The company has no debt, lots of liquid assets, and a very high current ratio. Most of its value is in investments, making it very safe from a financial standpoint.

What are the financial risks or weaknesses?

Retained earnings are negative, so the company has lost money over time. There is no physical infrastructure or operating assets, and almost all value is in investments.

Cash Flow Statement

Period Net Income Cash From Operations Cash From Investing Cash From Financing Net Change Free Cash Flow
Q1-2026 $510.26K $-274.42K $-230M $231.22M $949.4K $-274.42K

What's strong about this company's cash flow?

The company was able to raise a large amount of money by issuing new shares, boosting its cash position. There is no debt dependency, as some debt was paid down.
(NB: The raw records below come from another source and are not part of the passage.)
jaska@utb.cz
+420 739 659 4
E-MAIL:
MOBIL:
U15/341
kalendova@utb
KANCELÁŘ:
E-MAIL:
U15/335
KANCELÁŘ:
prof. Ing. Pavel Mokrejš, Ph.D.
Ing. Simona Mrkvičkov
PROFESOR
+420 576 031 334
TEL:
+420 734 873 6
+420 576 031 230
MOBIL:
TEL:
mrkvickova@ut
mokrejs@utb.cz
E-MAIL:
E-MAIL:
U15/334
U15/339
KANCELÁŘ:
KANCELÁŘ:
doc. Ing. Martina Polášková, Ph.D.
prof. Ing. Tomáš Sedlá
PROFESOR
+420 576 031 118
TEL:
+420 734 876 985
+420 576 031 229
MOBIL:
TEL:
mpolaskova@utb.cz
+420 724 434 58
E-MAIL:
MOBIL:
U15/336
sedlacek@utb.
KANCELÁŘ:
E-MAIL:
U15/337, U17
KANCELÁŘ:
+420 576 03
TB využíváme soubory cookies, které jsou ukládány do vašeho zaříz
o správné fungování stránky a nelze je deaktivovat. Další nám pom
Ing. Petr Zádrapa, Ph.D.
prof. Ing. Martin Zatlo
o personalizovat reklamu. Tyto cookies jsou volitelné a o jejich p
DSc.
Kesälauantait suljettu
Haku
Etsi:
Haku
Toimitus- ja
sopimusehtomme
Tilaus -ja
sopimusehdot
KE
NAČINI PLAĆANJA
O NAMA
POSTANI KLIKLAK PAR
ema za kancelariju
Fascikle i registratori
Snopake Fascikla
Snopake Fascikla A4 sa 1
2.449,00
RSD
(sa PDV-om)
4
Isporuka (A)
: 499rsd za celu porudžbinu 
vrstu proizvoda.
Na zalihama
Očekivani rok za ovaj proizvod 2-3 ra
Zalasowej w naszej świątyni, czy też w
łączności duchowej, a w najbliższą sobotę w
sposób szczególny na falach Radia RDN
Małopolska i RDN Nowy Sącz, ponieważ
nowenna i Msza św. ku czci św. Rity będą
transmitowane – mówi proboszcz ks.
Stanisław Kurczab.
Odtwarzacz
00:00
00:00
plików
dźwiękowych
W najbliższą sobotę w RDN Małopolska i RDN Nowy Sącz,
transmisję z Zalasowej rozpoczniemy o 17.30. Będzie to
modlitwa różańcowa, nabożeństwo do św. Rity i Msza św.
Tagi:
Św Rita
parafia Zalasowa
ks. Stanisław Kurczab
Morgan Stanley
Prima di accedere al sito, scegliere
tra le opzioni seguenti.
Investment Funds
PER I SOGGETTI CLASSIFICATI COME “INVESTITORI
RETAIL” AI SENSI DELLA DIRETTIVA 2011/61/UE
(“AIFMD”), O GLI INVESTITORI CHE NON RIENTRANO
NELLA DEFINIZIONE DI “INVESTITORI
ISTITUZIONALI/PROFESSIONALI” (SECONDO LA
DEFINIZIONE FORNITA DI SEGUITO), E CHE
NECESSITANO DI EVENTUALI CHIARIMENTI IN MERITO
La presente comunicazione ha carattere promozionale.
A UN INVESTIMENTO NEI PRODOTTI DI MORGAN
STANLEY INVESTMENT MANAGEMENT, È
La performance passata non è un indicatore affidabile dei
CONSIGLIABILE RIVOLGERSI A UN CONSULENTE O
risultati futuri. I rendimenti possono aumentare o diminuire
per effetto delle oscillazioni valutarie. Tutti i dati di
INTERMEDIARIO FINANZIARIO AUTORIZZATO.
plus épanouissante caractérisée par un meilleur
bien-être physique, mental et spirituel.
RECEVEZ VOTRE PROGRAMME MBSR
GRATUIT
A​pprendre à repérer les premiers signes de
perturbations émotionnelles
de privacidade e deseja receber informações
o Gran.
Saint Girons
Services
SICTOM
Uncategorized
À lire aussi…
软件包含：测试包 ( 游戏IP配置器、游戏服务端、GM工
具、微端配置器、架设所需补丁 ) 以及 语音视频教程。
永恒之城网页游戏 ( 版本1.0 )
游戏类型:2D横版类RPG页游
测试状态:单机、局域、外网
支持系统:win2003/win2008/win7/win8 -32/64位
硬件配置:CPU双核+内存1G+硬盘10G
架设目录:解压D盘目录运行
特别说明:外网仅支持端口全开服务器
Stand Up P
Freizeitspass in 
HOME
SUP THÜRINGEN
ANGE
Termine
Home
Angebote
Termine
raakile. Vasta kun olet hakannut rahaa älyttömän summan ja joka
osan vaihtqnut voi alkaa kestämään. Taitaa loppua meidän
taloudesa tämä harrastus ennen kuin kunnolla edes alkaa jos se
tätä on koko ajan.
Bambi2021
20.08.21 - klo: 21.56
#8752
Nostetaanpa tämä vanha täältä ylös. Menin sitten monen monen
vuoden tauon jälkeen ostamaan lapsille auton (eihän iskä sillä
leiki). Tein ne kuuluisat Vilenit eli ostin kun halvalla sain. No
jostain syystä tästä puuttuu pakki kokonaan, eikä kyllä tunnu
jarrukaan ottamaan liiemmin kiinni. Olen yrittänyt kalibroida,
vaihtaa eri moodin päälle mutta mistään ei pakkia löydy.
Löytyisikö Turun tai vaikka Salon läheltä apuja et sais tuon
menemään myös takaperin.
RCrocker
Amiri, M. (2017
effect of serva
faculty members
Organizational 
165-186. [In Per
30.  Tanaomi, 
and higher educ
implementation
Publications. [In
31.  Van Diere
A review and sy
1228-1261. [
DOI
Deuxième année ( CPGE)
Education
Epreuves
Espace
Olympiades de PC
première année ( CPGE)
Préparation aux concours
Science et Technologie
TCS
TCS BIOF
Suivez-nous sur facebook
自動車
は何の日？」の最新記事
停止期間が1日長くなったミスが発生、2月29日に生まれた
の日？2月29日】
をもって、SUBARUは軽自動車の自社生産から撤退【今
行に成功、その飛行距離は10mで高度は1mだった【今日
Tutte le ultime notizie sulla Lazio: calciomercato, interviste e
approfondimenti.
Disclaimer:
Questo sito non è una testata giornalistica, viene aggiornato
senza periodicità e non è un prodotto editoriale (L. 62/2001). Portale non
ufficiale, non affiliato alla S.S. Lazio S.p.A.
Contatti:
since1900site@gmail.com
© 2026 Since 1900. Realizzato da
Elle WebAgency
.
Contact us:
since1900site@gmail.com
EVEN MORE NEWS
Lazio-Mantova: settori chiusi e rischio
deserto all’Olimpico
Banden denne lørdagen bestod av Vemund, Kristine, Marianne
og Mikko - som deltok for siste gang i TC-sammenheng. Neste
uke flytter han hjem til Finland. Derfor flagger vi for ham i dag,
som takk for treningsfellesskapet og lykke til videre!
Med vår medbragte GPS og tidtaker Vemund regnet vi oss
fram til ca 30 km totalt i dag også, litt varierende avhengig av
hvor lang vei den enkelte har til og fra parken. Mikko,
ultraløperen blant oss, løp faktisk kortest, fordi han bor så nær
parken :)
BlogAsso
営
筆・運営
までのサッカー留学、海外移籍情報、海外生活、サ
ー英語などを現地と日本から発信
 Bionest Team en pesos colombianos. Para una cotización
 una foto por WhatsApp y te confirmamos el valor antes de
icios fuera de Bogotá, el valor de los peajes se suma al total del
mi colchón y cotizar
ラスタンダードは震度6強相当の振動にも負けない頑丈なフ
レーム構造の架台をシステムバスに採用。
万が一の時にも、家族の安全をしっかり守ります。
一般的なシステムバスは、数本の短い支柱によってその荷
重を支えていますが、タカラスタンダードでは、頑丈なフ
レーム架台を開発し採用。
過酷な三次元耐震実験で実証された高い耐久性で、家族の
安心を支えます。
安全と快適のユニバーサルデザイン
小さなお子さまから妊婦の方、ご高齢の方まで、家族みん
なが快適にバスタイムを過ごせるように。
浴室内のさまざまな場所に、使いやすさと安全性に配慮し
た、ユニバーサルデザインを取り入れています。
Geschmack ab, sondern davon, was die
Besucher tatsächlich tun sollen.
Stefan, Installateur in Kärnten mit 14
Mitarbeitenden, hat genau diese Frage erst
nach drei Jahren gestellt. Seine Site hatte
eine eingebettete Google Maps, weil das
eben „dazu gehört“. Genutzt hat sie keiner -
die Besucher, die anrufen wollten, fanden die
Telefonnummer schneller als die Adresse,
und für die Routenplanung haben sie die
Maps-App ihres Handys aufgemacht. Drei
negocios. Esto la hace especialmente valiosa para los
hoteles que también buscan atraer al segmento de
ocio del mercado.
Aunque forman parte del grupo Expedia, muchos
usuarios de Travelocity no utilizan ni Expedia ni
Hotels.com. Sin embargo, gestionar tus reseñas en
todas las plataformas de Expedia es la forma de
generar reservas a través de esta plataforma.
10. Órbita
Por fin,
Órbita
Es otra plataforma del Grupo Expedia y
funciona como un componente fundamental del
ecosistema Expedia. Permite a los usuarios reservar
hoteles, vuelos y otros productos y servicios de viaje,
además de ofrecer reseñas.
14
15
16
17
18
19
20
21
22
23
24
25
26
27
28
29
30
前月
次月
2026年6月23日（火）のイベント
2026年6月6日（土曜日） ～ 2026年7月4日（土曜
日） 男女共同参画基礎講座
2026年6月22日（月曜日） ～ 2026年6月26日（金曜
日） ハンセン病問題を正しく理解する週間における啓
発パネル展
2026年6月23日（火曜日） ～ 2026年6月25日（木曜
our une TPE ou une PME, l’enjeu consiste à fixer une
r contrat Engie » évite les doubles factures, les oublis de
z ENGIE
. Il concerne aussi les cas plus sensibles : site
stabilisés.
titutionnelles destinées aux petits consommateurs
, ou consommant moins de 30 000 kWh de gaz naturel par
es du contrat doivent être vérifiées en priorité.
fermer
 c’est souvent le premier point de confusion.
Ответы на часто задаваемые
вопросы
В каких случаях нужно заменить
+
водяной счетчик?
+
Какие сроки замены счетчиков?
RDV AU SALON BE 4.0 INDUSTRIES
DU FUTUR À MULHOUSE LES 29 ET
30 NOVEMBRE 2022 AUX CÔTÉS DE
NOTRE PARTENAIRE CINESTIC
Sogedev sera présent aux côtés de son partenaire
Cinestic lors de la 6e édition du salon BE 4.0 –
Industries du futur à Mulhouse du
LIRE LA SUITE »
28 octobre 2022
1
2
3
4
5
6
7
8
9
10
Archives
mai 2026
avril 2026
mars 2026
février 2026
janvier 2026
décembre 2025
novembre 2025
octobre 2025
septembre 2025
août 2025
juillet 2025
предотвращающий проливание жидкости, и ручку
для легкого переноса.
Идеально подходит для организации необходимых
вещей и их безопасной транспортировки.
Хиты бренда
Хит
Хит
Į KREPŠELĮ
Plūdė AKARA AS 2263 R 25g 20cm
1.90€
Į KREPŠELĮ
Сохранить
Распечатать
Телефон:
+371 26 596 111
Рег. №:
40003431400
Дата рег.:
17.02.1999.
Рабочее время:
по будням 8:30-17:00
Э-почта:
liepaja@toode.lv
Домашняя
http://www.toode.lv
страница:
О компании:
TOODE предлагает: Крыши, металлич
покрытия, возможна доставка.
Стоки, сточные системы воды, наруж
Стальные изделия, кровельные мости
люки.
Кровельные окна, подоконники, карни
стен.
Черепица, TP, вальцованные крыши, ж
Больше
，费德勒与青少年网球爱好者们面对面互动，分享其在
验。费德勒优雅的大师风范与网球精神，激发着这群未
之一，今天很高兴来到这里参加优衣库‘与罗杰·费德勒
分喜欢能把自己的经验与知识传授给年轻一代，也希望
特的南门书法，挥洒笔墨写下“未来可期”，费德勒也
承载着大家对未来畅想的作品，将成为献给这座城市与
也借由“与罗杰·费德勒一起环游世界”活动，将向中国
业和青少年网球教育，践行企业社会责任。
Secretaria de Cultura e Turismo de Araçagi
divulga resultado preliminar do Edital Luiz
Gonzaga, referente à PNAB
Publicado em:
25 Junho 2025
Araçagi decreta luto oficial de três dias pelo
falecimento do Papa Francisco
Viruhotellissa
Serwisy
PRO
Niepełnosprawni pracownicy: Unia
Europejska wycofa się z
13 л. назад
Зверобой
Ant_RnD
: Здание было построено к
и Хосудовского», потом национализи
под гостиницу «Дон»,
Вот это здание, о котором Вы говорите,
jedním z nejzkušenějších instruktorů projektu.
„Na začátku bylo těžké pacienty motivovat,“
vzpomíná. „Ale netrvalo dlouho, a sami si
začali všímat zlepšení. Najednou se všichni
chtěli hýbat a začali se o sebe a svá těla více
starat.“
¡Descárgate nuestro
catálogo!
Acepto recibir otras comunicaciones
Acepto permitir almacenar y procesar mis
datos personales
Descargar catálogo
What are the cash flow concerns?

The business is burning cash from operations and only survives by selling huge amounts of new stock, which heavily dilutes existing shareholders. Cash flow from the core business is negative and not improving.

5-Year Trend Analysis

A comprehensive look at Cambridge Acquisition Corp. Class A Ordinary Shares's financial evolution and strategic trajectory over the past five years.

+ Strengths

CAQ has a clear thematic focus on high-growth, emerging health and wellness technologies, which positions it to benefit if it can secure the right partner. Its current cost base is lean, with limited overhead and no legacy operational baggage. The absence of past acquisitions or complex assets also means there are no inherited integration issues or immediate impairment risks. Structurally, it retains the flexibility to design a transaction that could align with fast-growing niches and investor interest in these themes.

! Risks

The financial profile shows severe weaknesses: no revenue, no cash, negative equity, and a heavy reliance on short-term obligations. Liquidity risk and going-concern risk are significant. Strategically, CAQ must compete with many better-capitalized buyers for a limited pool of attractive targets, under time pressure and within highly regulated industries that can shift quickly. Until a merger is identified and funded, there is material uncertainty around the company’s ability to stabilize its balance sheet and transition into a viable operating business.

Outlook

The outlook is highly uncertain and heavily dependent on execution. If CAQ can raise or access sufficient capital, secure a strong target in its chosen sectors, and navigate regulatory and market headwinds, the combined entity could benefit from exposure to growing health and wellness trends. Conversely, failure to close a compelling deal, difficulties in funding obligations, or adverse regulatory developments in areas like hemp and psychedelics could leave the company constrained or force it into an unfavorable resolution. Current financial statements primarily highlight risk and the need for successful transaction execution rather than any existing operational strength.